Autonomous vehicle trials serving London and Edinburgh have received a funding boost from the Government as the UK ramps up its self-driving ambitions.
Three pilots have been announced, ranging from self-driving taxis to autonomous buses. Each will get a share of a £25 million grant in a bid to bring self-driving vehicles onto UK roads by 2021.
An autonomous bus pilot in Edinburgh, known as Project CAV Forth, receives a £4.35 million slice of the fund, paving the way for a service running from the Forth Bridge into the city centre. Five single-decker manual buses will be converted as part of the pilot, carrying up to 42 passengers for 14 miles.
In London, Project Apollo – led by Addison Lee which is working with a number of software companies – will receive £8.84 million towards the development of autonomous taxis, building on its existing tests in Greenwich.
A second pilot in the capital, ServCity – headed up by Jaguar Land Rover – takes £11.15 million, as it develops a mobility service using six autonomous Land Rover Discovery vehicles.
Business and Energy Secretary Greg Clark announced the winning bidders in Oxford on Thursday, after trying a self-driving vehicle first-hand, which is being tested around the city.
“Today is very significant because it just shows that the decision that we took to have autonomous vehicles as the heart of our industry strategy is now paying fruits,” Mr Clark said.
“We will see over the years ahead the use of these cars and vehicles right across the country, and so what we’re announcing today is that we’re going to have a pilot in Edinburgh for example, for a bus to drive autonomously into the city centre from outside.
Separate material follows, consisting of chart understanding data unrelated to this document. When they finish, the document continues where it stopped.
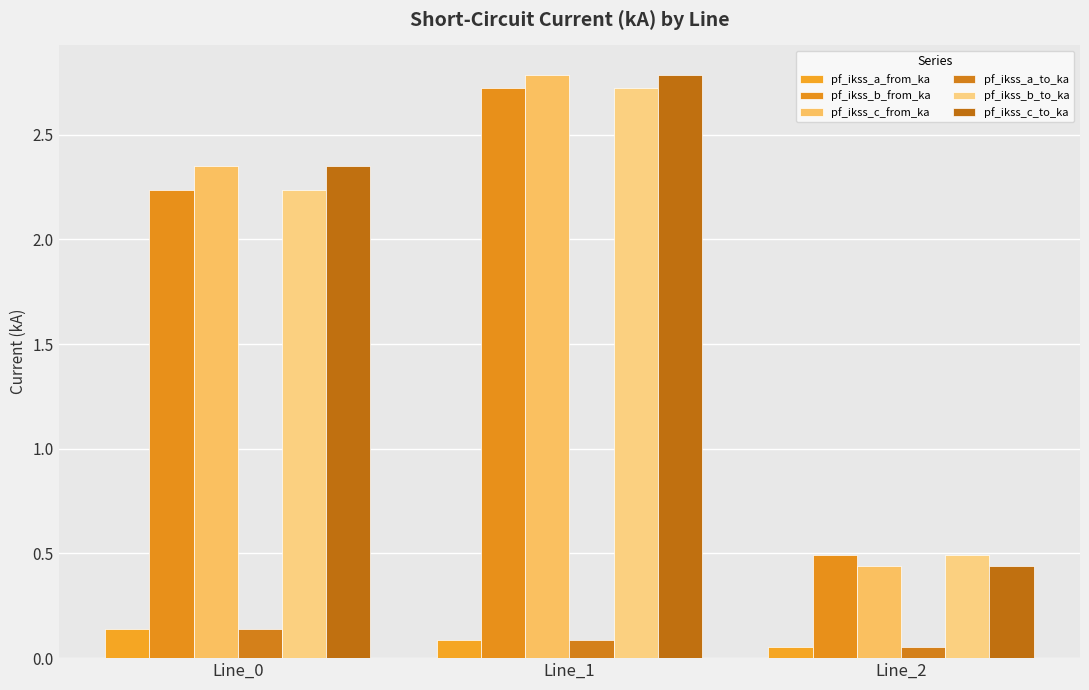

Which series has the largest total across all categories?

pf_ikss_c_from_ka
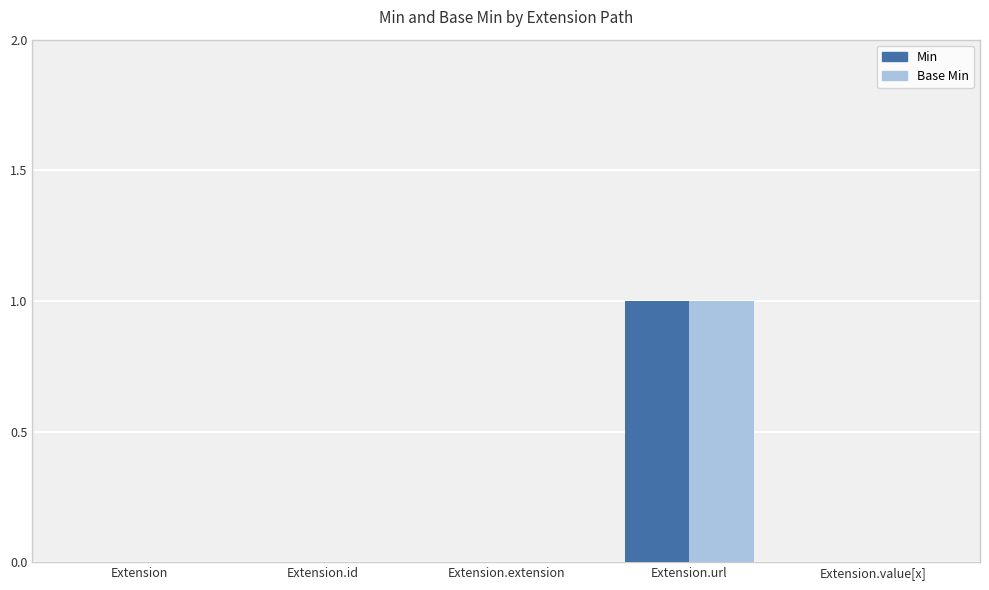

What are all the series names shown in the legend?

Min, Base Min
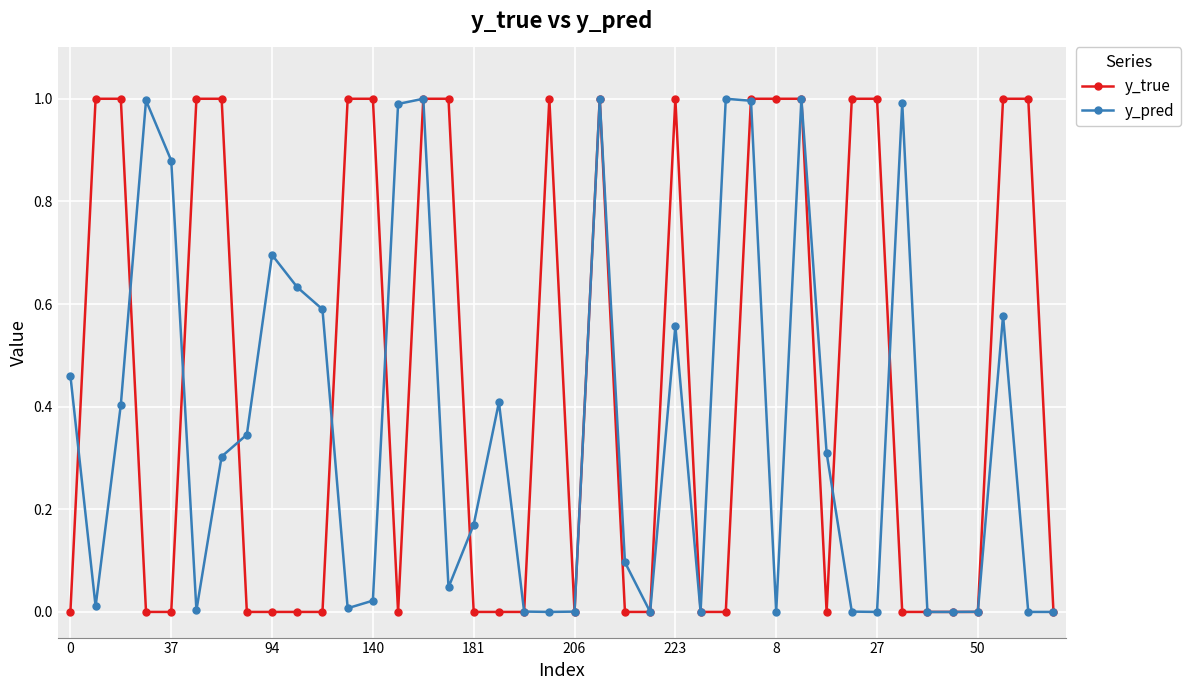

Rank the series by their average value, from highest to lowest.

y_true, y_pred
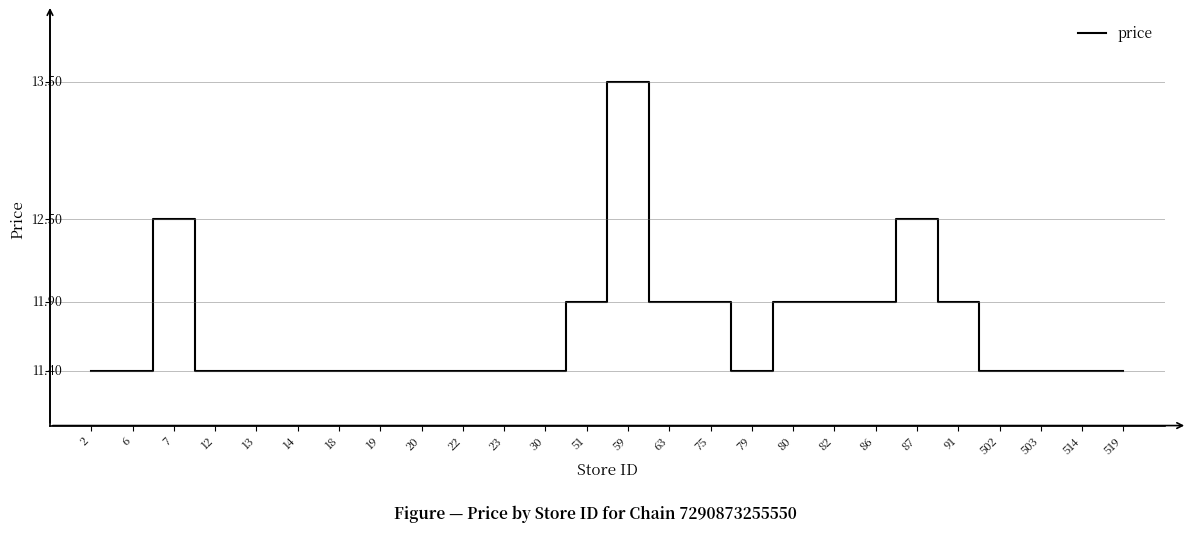

What is the value of the 21st point from the left?

12.5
“In London, we’re going to have Addison Lee cabs that are going to make use of the technology and further testing right across the country, so what was previously a rather futuristic hope has now become a reality.”
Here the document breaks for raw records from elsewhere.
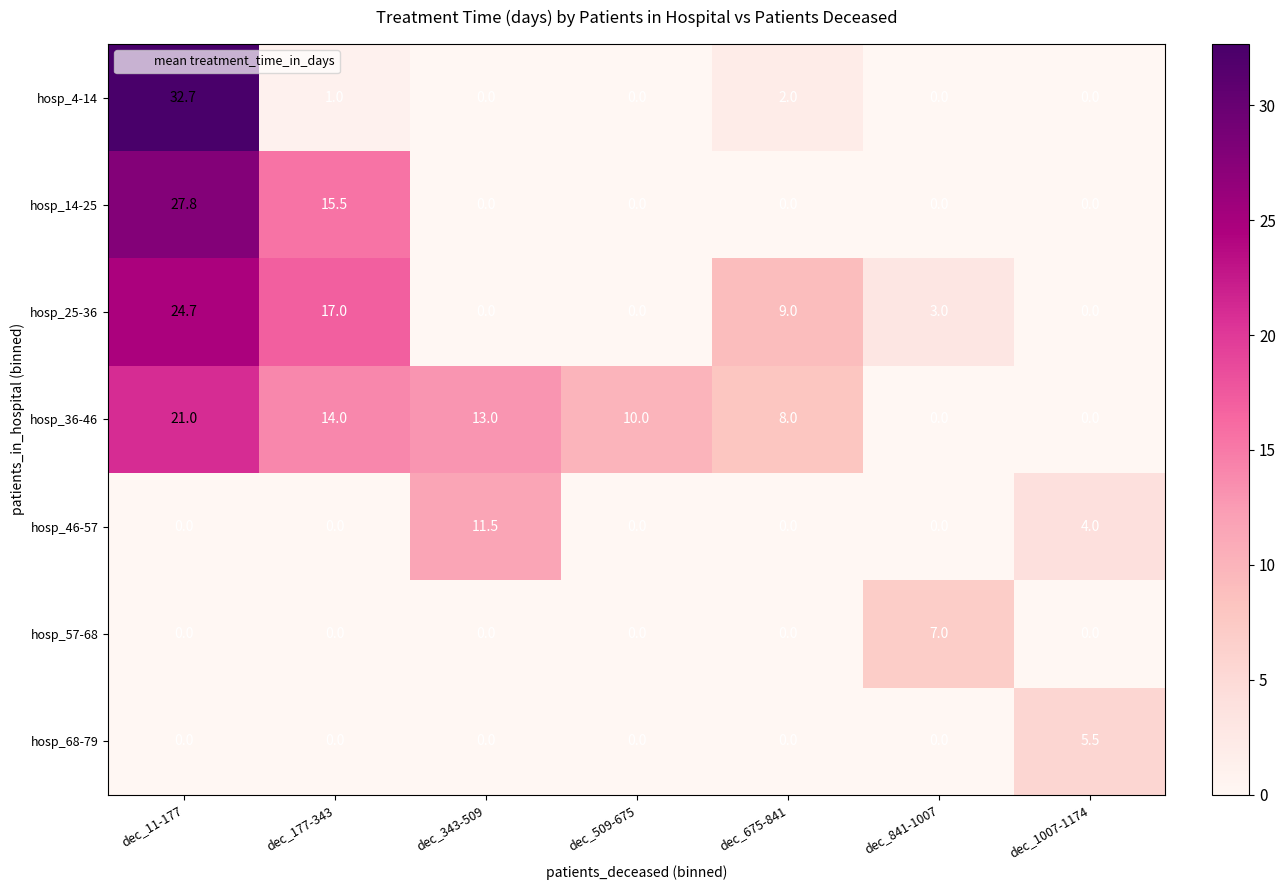

How many hosp_57-68 values are between 0 and 1?

6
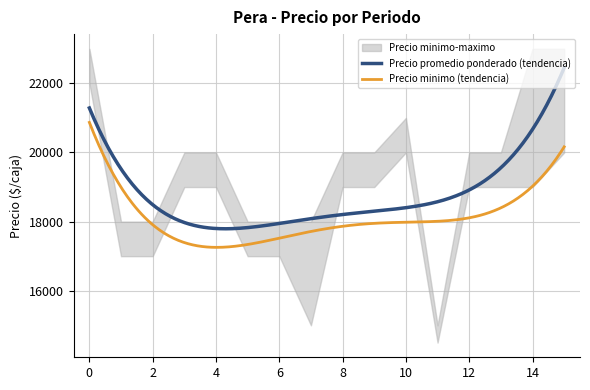

Count the number of data series in this chart.

3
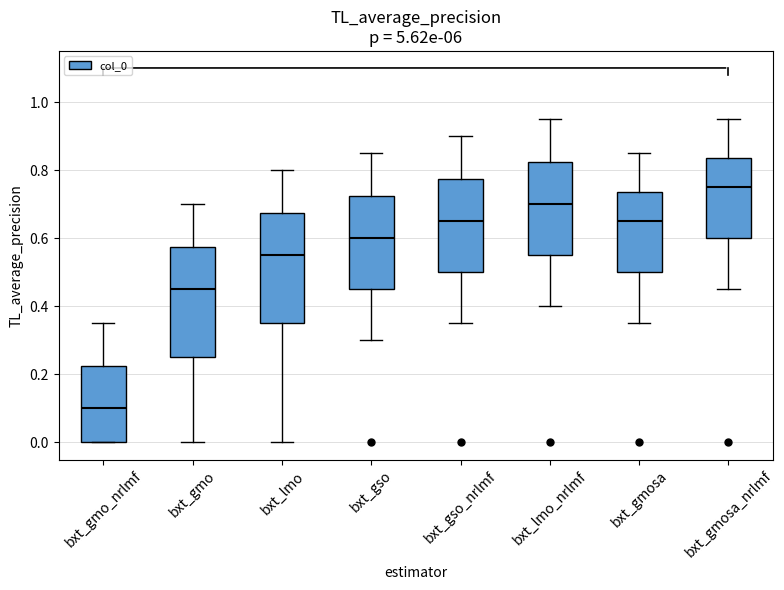

Reading left to right, read every box against the y-axis: the position of its median line, the range the box covers, and the ends of its whiskers. The values are not printed on the chart, so give them approximately, as read against the axis.

bxt_gmo_nrlmf: median 0.10, box 0.00 to 0.22, whiskers 0.00 to 0.36
bxt_gmo: median 0.46, box 0.26 to 0.58, whiskers 0.00 to 0.70
bxt_lmo: median 0.56, box 0.36 to 0.68, whiskers 0.00 to 0.80
bxt_gso: median 0.60, box 0.46 to 0.72, whiskers 0.30 to 0.86
bxt_gso_nrlmf: median 0.66, box 0.50 to 0.78, whiskers 0.36 to 0.90
bxt_lmo_nrlmf: median 0.70, box 0.56 to 0.82, whiskers 0.40 to 0.96
bxt_gmosa: median 0.66, box 0.50 to 0.74, whiskers 0.36 to 0.86
bxt_gmosa_nrlmf: median 0.76, box 0.60 to 0.84, whiskers 0.46 to 0.96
The MP was taken on a test vehicle run by autonomous vehicle software company Oxbotica, the first person outside its technical team to try the autonomous mode on the streets of the UK.
Co-founder Paul Newman travelled alongside, explaining how the system works.
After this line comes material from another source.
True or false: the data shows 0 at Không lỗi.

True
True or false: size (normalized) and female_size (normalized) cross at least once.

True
All the projects will include social behavioural research, to understand how driverless technology can be seamlessly integrated into society, with the findings applied to the development for future autonomous service models.
The Government’s Centre for Connected Autonomous Vehicles was established in 2015, in a bid to make the UK a world leader in self-driving technology, with £250 million – match-funded by industry, being invested so far.
Trials are already under way in parts of the UK, including Bristol, Coventry, Greenwich and Milton Keynes.